(Texto fornecido):
*-*-*

O NICE faz avaliações recomendando o que
deve ou não ser incorporado ao sistema de saúde, considerando variáveis como
custo, gravidade e frequência da doença, além de possíveis tratamentos
alternativos. Essas avaliações impactam diretamente na assistência prestada
pelo NHS. Tal é a credibilidade do NICE que muitas indústrias farmacêuticas
comemoram a aprovação dos seus produtos por esse Instituto.
No Brasil, a Agência Nacional de Saúde
(ANS) foi criada com a finalidade institucional de promover a defesa do
interesse público na assistência suplementar à saúde. Ela regula as operadoras
setoriais, inclusive na sua relação com os consumidores, contribuindo para o
desenvolvimento das ações de saúde no País.
Assim, há todo o sentido que a ANS
estabeleça um Rol de procedimentos que devem ser oferecidos aos usuários dos
planos de saúde. Garantir que esses procedimentos sejam custo-efetivos, levando
à melhor assistência possível aos usuários e garantindo a solvência das
operadoras, é algo de interesse público.
Tratamentos inadequados prejudicam os
consumidores e as próprias operadoras, pois podem custar caro demais, ter
desfechos clínicos inadequados, ou ambos. Infelizmente, o que se percebe é que
o Rol de procedimentos da ANS (iniciativa louvável e necessária) tem
apresentado diversos problemas desde sua criação.
O primeiro deles é a morosidade na inclusão
de novos procedimentos pois, por regras arbitrárias, este rol só pode ser
alterado com intervalos de tempo que chegavam a dois anos. Também há regras
estranhas, que envolvem a incorporação automática de drogas endovenosas, mas
que exigem a incorporação em separado de drogas por via oral.
Dada a velocidade dos avanços, muitas vezes
um tratamento melhor e até mais barato é recusado pela operadora, por não
constar do Rol vigente; e isso causa atrasos, judicializações, inevitável
aumento de custo e piora dos resultados dos pacientes.
A ANS e as operadoras se defendem dizendo
que o Rol será aperfeiçoado, porém, essa é uma conversa que se ouve há anos,
sem que haja uma melhoria perceptível. Infelizmente, as sociedades médicas de
especialidades só são chamadas a opinar depois que os relatórios que ensejam o
novo Rol definido ficam prontos.
Diferente do NICE, os pareceres da ANS
muitas vezes não são escritos por especialistas na área e reverter o seu
conteúdo em uma audiência pública torna-se uma tarefa árdua, gerando
posteriormente todo tipo de problema. Exames diagnósticos, por exemplo, são
problemáticos, particularmente em se tratando daqueles pouco solicitados, mas
que nem por isso são caros.
Este também é o caso de dosagem de nível
sérico de bussulfano e voriconazol, usados em pacientes transplantados, que
acabam por não serem pagos. As operadoras e a ANS alegam que basta pedir a
incorporação, porém, o processo é árduo, consome tempo e verbas.
No fundo, a discussão sobre o Rol ser
taxativo ou não é algo ultrapassado. Há muito tempo deveríamos estar discutindo
como melhorá-lo, por meio do aperfeiçoamento dos processos de análises,
incorporações e exclusões de procedimentos.

*-*-*

(Dados do exercício):
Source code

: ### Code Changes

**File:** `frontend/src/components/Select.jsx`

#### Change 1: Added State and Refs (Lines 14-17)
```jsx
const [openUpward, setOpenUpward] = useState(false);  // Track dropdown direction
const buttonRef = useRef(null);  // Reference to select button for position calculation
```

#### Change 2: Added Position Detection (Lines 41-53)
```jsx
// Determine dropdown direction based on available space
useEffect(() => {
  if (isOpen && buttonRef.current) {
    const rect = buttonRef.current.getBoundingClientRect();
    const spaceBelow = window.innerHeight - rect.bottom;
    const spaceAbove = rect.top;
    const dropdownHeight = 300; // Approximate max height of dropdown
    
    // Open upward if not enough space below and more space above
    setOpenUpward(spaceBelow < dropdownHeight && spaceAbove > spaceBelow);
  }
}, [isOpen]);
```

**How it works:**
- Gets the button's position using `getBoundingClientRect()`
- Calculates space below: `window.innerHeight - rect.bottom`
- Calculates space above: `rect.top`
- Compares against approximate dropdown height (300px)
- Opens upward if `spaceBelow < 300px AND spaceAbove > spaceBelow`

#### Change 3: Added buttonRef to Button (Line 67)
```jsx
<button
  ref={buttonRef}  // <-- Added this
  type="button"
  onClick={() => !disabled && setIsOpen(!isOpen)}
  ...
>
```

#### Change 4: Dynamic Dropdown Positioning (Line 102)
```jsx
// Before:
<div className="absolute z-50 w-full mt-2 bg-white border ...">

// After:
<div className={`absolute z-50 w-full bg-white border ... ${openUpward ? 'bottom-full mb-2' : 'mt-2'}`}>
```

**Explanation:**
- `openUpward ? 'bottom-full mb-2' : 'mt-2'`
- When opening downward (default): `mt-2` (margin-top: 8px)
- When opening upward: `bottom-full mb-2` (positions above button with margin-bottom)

*-*-*

(Tarefas):
[1] Transcreva o trecho do texto sobre o Rol da ANS que vai de "O NICE faz avaliações" até "por esse Instituto.".
[2] Com base no texto sobre o Rol da ANS, explique em até três frases por que tratamentos inadequados prejudicam os consumidores e as próprias operadoras.

(Respostas dos exercícios):
[1]
O NICE faz avaliações recomendando o que
deve ou não ser incorporado ao sistema de saúde, considerando variáveis como
custo, gravidade e frequência da doença, além de possíveis tratamentos
alternativos. Essas avaliações impactam diretamente na assistência prestada
pelo NHS. Tal é a credibilidade do NICE que muitas indústrias farmacêuticas
comemoram a aprovação dos seus produtos por esse Instituto.

[2] Tratamentos inadequados prejudicam consumidores e operadoras porque podem custar caro demais, ter desfechos clínicos inadequados ou as duas coisas ao mesmo tempo.